Ionta lascia il Dap ma replica: «La casa di lusso non è mia»

Con l’inchiesta sulle «Carceri d’oro» che L’Espresso pubblica oggi sul numero in edicola, cala il sipario su Franco Ionta, l’ex capo del pool antiterrorismo della procura di Roma che da oggi – se il consiglio dei ministri formalizzerà  la decisione della Guardasigilli Paola Severino – sarà  sostituito al vertice del Dipartimento dell’amministrazione penitenziaria, ruolo che ricopriva dal 2008 per volere di Angelino Alfano.

Con l’inchiesta sulle «Carceri d’oro» che L’Espresso pubblica oggi sul numero in edicola, cala il sipario su Franco Ionta, l’ex capo del pool antiterrorismo della procura di Roma che da oggi – se il consiglio dei ministri formalizzerà  la decisione della Guardasigilli Paola Severino – sarà  sostituito al vertice del Dipartimento dell’amministrazione penitenziaria, ruolo che ricopriva dal 2008 per volere di Angelino Alfano. Al suo posto andrà non un altro pubblico ministero, com’era d’uso negli ultimi tempi, ma l’attuale presidente del Tribunale di sorveglianza di Roma, Giovanni Tamburino, che al Dap è già passato come direttore dell’ufficio studi e ricerche dal 1999 al 2005. Giudice istruttore negli anni ’70 a Padova, condusse inchieste sull’eversione neofascista nel Veneto e anche sul Sid, il servizio segreto della difesa. Fu Tamburino a scoprire l’organizzazione segreta «Rosa dei Venti», ma i sindacati di polizia penitenziaria – che pure in questi anni hanno più volte criticato Ionta – oggi non sembrano gioire di questa nuova nomina: «Non ci servono teorici del diritto – ha protestato Donato Capece, segretario del Sappe – ma magistrati con esperienze di sicurezza sul campo».
Alla decisione del ministro Severino parrebbe aver contribuito l’inchiesta già anticipata sul sito dell’Espresso che rivelerebbe lo «scandalo» di un mega appartamento di 170 metri quadri su due livelli con terrazzo «in una delle zone più belle di Roma, tra via Giulia e Piazza Farnese» ristrutturato al costo di oltre 400 mila euro e destinato come residenza «di lusso» al capo del Dap, ma mai utilizzato da Ionta. Ma in realtà lo scoop giornalistico sembrerebbe più che altro un pretesto. «Un normale avvicendamento», l’ha definito la ministra Severino convocando con urgenza mercoledì pomeriggio Franco Ionta che fino a pochi giorni prima sembrava riconfermato al suo posto, malgrado le frizioni con il nuovo esecutivo emerse fin dai primi giorni del governo Monti.
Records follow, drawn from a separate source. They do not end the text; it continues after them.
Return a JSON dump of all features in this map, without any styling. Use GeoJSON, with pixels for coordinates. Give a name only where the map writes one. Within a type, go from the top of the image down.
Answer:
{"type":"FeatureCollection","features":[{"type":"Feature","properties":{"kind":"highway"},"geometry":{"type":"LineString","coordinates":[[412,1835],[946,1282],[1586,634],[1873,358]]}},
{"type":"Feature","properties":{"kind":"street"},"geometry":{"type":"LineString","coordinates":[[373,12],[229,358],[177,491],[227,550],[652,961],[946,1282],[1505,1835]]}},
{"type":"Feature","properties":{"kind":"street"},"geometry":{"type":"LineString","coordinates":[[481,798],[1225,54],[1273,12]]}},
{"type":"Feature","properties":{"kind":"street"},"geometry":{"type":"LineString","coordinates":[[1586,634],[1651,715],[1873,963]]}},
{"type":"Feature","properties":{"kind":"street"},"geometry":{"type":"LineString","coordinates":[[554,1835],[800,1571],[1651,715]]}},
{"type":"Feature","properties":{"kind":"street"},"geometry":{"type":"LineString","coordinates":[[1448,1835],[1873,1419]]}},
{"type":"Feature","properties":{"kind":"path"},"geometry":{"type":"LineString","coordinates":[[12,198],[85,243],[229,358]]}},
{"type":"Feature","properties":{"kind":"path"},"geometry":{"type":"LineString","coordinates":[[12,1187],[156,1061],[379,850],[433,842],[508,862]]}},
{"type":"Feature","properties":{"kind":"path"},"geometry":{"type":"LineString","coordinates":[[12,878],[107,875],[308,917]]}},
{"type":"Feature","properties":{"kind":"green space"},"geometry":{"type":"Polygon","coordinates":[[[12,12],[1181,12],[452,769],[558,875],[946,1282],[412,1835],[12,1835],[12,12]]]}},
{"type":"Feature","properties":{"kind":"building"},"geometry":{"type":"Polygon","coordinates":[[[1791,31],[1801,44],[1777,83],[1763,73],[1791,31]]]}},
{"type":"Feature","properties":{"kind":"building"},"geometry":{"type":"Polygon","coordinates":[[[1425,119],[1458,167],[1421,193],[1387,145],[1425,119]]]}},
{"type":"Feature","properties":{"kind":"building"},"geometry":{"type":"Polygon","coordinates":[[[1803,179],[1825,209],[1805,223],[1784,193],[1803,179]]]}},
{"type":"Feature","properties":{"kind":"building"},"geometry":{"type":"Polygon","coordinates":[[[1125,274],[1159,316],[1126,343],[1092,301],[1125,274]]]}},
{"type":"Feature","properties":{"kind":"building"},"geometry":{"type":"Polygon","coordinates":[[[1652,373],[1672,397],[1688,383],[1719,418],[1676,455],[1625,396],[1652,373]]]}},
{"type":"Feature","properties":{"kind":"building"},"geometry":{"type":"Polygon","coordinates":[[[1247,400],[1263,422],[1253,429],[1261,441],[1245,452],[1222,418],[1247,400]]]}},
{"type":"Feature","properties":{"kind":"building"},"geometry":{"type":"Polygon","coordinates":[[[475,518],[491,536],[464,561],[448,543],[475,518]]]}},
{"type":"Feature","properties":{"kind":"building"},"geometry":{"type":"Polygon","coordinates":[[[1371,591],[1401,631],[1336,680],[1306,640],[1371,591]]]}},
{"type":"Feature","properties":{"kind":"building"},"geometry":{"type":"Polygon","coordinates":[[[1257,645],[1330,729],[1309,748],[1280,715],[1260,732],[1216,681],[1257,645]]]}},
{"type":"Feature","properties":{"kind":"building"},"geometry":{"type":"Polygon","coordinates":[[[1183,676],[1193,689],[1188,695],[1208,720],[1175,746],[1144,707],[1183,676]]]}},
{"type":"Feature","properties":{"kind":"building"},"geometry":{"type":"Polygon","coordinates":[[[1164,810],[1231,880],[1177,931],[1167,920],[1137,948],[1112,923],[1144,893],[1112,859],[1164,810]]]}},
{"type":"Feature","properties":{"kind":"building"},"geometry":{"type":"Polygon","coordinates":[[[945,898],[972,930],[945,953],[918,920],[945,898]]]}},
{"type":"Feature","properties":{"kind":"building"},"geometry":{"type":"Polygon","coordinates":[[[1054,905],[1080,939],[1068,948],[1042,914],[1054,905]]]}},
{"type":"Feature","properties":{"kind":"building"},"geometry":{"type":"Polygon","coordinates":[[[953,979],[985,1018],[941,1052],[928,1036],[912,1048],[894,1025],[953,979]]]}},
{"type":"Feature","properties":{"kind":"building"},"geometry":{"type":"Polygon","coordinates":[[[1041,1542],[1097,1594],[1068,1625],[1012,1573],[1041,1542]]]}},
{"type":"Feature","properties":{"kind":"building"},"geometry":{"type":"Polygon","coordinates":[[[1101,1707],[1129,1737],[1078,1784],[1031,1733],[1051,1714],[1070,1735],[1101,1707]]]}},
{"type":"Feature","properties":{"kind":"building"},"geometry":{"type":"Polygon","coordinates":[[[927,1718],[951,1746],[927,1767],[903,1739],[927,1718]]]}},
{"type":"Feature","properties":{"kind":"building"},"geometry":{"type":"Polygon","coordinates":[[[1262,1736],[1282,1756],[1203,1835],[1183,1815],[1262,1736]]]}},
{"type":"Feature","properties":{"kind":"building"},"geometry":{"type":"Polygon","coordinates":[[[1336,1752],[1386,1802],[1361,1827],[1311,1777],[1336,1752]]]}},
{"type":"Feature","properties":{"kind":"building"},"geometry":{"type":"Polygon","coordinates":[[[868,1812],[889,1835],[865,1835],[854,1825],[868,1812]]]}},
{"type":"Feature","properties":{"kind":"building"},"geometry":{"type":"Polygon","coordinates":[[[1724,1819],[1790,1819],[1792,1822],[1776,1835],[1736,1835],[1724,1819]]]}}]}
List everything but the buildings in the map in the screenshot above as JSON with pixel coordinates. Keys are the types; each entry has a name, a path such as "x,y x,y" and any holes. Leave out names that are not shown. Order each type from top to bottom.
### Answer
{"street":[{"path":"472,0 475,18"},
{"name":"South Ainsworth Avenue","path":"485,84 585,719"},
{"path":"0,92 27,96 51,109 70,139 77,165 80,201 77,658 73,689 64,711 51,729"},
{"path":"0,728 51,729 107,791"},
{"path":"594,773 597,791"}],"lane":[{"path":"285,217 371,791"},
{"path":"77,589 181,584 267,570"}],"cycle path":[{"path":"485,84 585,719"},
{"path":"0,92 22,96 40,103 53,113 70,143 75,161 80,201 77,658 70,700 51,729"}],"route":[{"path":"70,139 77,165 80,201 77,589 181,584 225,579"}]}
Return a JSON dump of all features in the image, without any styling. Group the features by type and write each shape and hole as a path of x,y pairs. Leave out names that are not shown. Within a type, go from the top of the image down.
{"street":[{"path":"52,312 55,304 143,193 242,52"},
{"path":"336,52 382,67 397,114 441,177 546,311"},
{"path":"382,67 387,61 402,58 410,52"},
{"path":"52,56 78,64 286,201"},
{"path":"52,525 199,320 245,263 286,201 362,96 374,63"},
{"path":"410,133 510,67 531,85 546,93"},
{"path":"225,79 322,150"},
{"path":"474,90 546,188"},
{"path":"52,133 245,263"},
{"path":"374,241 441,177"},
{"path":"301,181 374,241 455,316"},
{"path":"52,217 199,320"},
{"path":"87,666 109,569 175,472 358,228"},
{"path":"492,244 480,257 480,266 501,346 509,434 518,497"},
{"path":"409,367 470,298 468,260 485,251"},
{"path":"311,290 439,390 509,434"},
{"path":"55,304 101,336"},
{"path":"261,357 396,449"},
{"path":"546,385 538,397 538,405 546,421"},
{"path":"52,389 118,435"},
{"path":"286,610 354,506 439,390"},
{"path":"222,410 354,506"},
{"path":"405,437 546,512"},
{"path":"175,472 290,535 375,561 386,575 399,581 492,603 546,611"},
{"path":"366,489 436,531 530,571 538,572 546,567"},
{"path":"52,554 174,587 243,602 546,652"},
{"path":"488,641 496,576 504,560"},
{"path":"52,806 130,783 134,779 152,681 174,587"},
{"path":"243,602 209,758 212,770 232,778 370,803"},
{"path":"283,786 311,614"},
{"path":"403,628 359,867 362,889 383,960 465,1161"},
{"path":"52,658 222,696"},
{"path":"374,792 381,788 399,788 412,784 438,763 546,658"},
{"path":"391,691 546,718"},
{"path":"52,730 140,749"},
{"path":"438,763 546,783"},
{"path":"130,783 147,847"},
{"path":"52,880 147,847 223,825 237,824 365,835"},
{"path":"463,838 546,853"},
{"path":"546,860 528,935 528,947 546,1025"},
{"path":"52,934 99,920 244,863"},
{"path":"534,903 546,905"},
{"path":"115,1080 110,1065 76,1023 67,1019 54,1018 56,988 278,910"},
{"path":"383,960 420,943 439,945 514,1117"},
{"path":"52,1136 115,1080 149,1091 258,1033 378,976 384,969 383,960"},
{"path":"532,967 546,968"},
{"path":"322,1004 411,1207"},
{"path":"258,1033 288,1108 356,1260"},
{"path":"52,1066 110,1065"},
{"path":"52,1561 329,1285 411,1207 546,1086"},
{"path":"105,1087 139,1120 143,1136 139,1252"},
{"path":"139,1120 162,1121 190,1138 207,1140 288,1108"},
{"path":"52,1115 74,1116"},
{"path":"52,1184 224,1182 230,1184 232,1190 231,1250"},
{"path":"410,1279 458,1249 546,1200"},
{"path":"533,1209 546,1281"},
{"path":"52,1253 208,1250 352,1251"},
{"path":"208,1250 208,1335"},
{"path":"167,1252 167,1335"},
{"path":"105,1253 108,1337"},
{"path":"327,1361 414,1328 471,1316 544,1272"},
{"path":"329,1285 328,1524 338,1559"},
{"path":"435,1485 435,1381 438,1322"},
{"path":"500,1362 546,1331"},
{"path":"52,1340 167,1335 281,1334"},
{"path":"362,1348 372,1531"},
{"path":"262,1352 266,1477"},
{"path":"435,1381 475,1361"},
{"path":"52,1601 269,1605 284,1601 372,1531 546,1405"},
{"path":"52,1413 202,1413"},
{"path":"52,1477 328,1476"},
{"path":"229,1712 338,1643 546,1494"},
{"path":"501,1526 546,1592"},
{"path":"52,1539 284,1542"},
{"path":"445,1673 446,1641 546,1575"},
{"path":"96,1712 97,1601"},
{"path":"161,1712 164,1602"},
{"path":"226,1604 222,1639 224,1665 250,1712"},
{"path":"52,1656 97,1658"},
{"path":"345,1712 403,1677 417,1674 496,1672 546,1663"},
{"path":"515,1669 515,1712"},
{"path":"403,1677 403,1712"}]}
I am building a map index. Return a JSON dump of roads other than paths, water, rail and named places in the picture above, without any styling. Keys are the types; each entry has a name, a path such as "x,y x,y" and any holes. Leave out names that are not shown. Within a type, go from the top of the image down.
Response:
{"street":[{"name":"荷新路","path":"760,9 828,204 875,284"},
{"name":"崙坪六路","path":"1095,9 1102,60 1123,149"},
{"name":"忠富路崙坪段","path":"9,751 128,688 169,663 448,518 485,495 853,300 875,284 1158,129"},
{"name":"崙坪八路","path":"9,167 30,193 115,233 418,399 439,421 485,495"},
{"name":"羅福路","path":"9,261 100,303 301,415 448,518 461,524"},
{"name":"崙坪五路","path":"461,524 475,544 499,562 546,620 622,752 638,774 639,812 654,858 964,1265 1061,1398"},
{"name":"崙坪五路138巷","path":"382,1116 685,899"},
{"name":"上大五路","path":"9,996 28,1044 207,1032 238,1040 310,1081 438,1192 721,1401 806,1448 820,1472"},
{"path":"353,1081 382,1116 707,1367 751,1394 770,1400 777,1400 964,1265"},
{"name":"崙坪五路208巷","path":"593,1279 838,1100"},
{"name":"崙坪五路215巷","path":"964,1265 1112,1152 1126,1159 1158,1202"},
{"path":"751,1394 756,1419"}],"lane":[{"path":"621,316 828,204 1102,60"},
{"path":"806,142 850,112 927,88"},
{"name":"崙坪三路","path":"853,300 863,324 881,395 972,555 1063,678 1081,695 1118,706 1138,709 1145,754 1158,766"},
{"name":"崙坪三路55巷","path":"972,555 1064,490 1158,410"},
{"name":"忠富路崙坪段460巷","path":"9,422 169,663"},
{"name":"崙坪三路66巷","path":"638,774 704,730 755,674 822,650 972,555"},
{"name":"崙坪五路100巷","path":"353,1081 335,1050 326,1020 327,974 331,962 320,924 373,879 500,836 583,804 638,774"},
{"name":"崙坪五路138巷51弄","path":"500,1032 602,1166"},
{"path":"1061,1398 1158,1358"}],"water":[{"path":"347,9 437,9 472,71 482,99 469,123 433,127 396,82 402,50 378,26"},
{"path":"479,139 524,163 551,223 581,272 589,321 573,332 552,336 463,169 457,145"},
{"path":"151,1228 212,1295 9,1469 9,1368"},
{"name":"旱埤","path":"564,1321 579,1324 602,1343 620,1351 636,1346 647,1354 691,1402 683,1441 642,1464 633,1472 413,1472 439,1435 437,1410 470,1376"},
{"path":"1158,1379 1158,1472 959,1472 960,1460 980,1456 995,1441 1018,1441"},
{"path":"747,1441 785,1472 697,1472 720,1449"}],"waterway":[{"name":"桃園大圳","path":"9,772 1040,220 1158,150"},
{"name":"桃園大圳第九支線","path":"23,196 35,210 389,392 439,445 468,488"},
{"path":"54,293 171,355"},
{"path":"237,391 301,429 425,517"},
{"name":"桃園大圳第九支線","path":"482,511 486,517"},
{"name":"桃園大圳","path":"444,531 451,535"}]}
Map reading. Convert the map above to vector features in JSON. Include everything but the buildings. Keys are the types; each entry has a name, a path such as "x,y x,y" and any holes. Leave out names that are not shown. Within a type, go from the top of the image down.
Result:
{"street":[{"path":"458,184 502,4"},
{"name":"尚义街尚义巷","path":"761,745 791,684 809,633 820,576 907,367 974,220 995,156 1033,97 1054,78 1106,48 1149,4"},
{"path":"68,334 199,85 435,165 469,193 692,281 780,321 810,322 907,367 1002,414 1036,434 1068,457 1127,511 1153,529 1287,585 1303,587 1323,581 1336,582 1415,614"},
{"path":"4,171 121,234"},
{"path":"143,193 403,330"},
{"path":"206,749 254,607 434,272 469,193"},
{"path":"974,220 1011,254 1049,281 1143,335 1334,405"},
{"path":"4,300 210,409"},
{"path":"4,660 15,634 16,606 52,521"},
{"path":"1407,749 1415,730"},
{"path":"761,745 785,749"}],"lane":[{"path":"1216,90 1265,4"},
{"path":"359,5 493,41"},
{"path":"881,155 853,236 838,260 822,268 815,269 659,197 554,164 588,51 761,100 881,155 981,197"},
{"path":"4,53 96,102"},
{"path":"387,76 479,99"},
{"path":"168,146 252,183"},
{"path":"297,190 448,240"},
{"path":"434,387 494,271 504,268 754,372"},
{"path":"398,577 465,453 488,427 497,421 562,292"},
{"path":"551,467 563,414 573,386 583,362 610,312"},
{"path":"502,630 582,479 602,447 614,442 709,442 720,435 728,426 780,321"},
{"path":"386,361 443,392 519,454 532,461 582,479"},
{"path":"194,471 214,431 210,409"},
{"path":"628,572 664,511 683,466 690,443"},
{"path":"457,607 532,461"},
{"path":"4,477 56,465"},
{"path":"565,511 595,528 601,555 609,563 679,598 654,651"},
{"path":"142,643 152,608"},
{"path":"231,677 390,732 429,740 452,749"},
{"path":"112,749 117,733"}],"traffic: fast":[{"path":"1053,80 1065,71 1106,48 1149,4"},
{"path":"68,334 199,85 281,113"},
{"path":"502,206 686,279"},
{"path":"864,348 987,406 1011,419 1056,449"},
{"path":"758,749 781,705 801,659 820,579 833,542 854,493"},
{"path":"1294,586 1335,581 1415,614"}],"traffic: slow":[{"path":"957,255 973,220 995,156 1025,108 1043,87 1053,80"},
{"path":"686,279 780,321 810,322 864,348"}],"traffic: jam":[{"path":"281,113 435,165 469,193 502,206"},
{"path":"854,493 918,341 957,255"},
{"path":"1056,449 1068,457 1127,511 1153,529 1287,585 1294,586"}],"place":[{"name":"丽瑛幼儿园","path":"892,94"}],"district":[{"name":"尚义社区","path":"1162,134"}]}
Era la fine di dicembre, infatti, quando il consiglio dei ministri lo aveva già sollevato dall’incarico di commissario straordinario per l’edilizia penitenziaria, sostituendolo con il prefetto Angelo Sinesio, ex funzionario dell’Amministrazione Civile del ministero dell’Interno. Un ruolo che Ionta aveva svolto con tale entusiasmo da mettere a punto in breve tempo un piano per la costruzione di 20 nuovi padiglioni da aggiungere in alcune delle 206 carceri italiane e di 11 nuovi istituti penitenziari dislocati nei territori «più a rischio», secondo lo stesso estensore del piano. Un progetto da parecchie centinaia di milioni di euro e per un totale di 9.150 posti detentivi.
Insomma il cambio al vertice del Dap sembra sia stato influenzato, più che dagli sprechi sul mega-appartamento di lusso, dallo stesso piano di edilizia carceraria di Ionta che – sussurrano voci di corridoio del Dap – non ha mai fatto breccia nel cuore del Presidente della Repubblica, Giorgio Napolitano, il quale peraltro ha più volte richiamato l’attenzione sull’emergenza del sovraffollamento carceraria definendolo «una vergogna per l’Italia».
Ieri però Ionta ha comunque emesso una nota per ribattere punto per punto alle accuse dell’Espresso: nell’appartamento di servizio di cui è destinatario «per ragioni di sicurezza», spiega, «non ho mai abitato, nè vi avrei potuto abitare poiché la disponibilità formale dello stesso data 24 ottobre 2011». Ionta ricostruisce la storia della ristrutturazione di quelli che una volta erano alloggi «modestissimi», come conferma al manifesto Sandro Margara che come capo del Dap ci alloggiò nel 1998. Ma erano altri tempi. Poi, secondo l’inchiesta dell’Espresso, quegli alloggi «modestissimi» sarebbero stati trasformati in una mega-casa da casta.